Williams had not played competitively in singles since being forced to withdraw from her first-round match at the All England Club in 2021 due to what she later revealed to be a torn hamstring. While she initially hoped to return in time for the US Open last year, her recovery was much longer than she had anticipated and she took time off to recover.
But he couldn’t escape the lingering disappointment of his 2021 Wimbledon exit.
“It was a lot of motivation, to be honest,” Williams said before the tournament began. “It was always something from the end of the game that was always on my mind. So it was a big motivation for that.”
He decided in the spring to return to the All England Club, after a whirlwind year filled with recovery and off-pitch interests and activities. He began his competitive comeback last week in doubles at Eastbourne, alongside Ons Jabeur, to great fanfare. The two reached the semi-finals before they were forced to withdraw due to Jabeur’s knee injury, but Williams still believed he had gained valuable experience from the match.
Still, he needed the first few games of Tuesday’s match against Tan to rediscover his form, and his opening game was riddled with errors.
“I had a few chances to win that first set,” Williams said. “You know, [it] It didn’t work out, so…yeah, it was just, yeah, different, totally different for me.”
But, as she has done countless times throughout her career, Williams fought back with a dominant performance in the second set, which included winning a marathon 30-point run in the second game.
He seemed in control in the third, leading 3-1, but Tan came back to win the next three games. From there, it was a battle in which the crowd seemed to live and breathe with every point, with both players reacting emphatically throughout.
It came to a head when Williams saved a match point at 5-6 in the third set to finally force a decisive tie break.
In the first-to-10 tiebreaker, Williams jumped out to a 4-0 lead. However, in the final moments, it spiraled out of control and Tan dominated.

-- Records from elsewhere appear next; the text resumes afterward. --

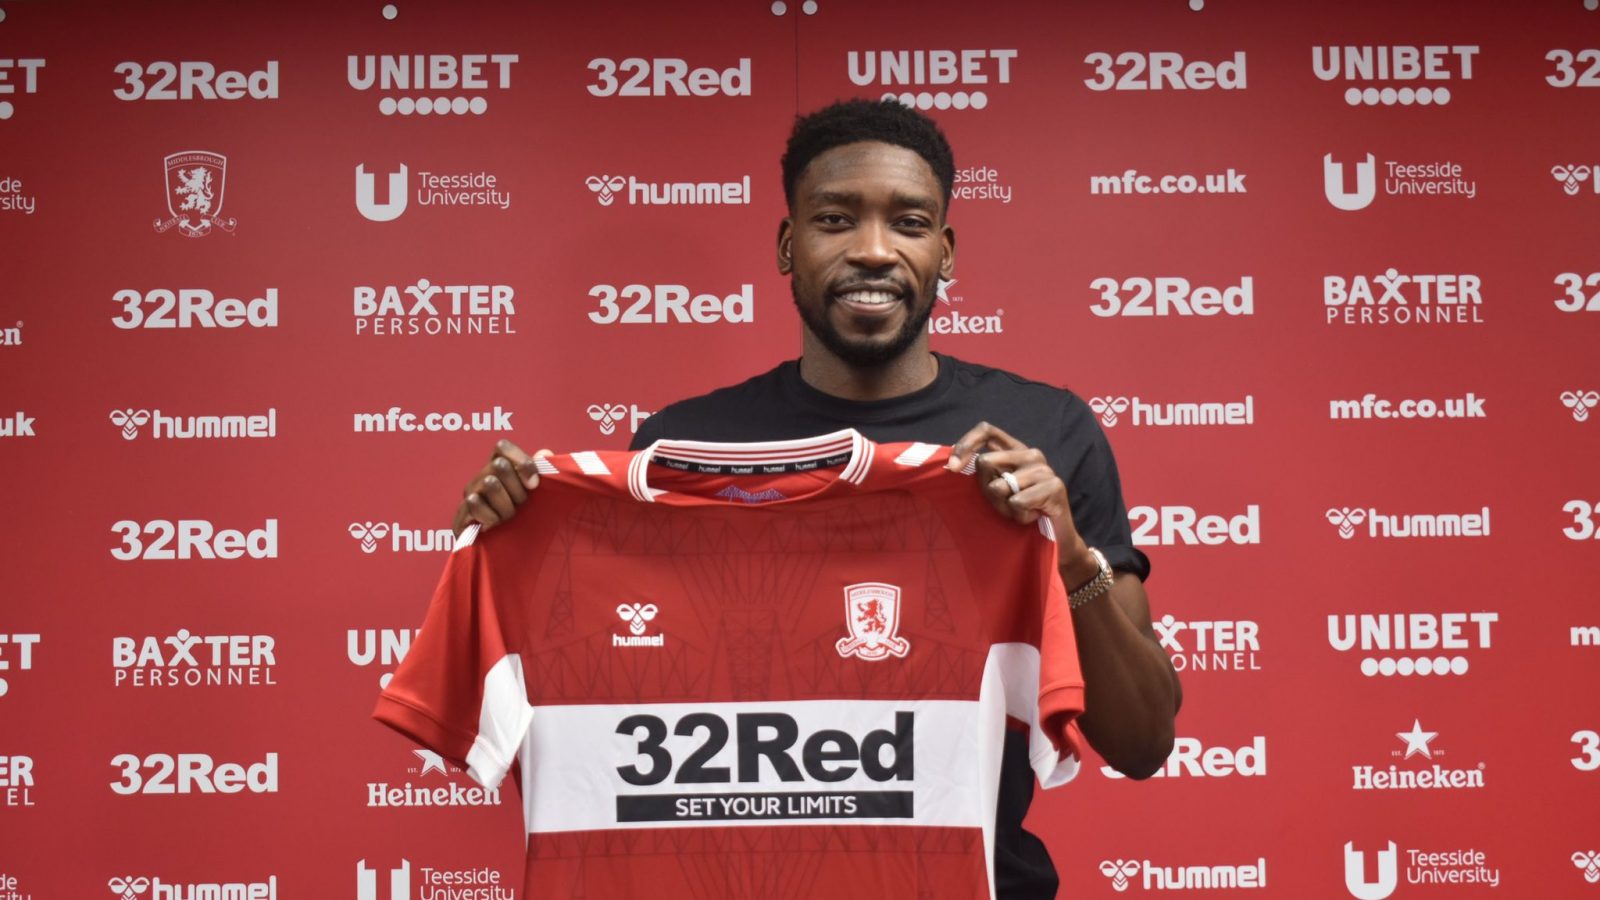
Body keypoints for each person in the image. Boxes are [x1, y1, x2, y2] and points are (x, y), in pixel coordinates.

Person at [448, 99, 1180, 898]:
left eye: (908, 223)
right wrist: (509, 553)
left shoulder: (1046, 432)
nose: (874, 250)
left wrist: (1067, 556)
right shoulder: (681, 447)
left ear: (944, 251)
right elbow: (604, 694)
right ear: (788, 246)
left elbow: (1143, 742)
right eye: (835, 220)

“I think the last two points I struggled a lot,” said Williams, who lost 16 of 24 rallies in the match that lasted nine shots or more. “But, yeah, I feel like just on those key points, winning some of those points is always a mental thing that you have to have, that you need. I did pretty well on one or two of them, but obviously it’s not enough.”
If this is the end of Williams, it will mark the conclusion of one of the greatest careers in the sport. With 23 major titles, including seven at the All England Club, Williams has the most of any player in the Open Era. She has been trying to tie Margaret Court’s record of 24, the most ever, since returning from childbirth in 2018. Since then, she has played in four finals at those 14 majors, including at Wimbledon in 2018 and 2019, but it has fallen short every time.
However, Williams did not completely rule out an appearance at the US Open later this summer.
“When you’re home, especially in New York, and the US Open, which is the first place I’ve ever won a Grand Slam, it’s something that’s always super special,” Williams said. “Your first time is always special.
“There’s definitely, you know, a lot of motivation to get better and play at home.”
Tan’s future is a little clearer. She now has the opportunity to play her third round of 64 at a Grand Slam on Thursday against No.32 seed Sara Sorribes Tormo. But she didn’t seem ready to start thinking about it just yet after Tuesday’s win.
“It’s a dream because, you know, I saw Serena on TV when I was young,” Tan said. “My coach, Nathalie Tauziat, played her 20 years ago…
“She’s a legend. I mean, she won 23 Grand Slams. When you play her, I was scared. I mean, I was scared when she was on the court, but really happy to be there.”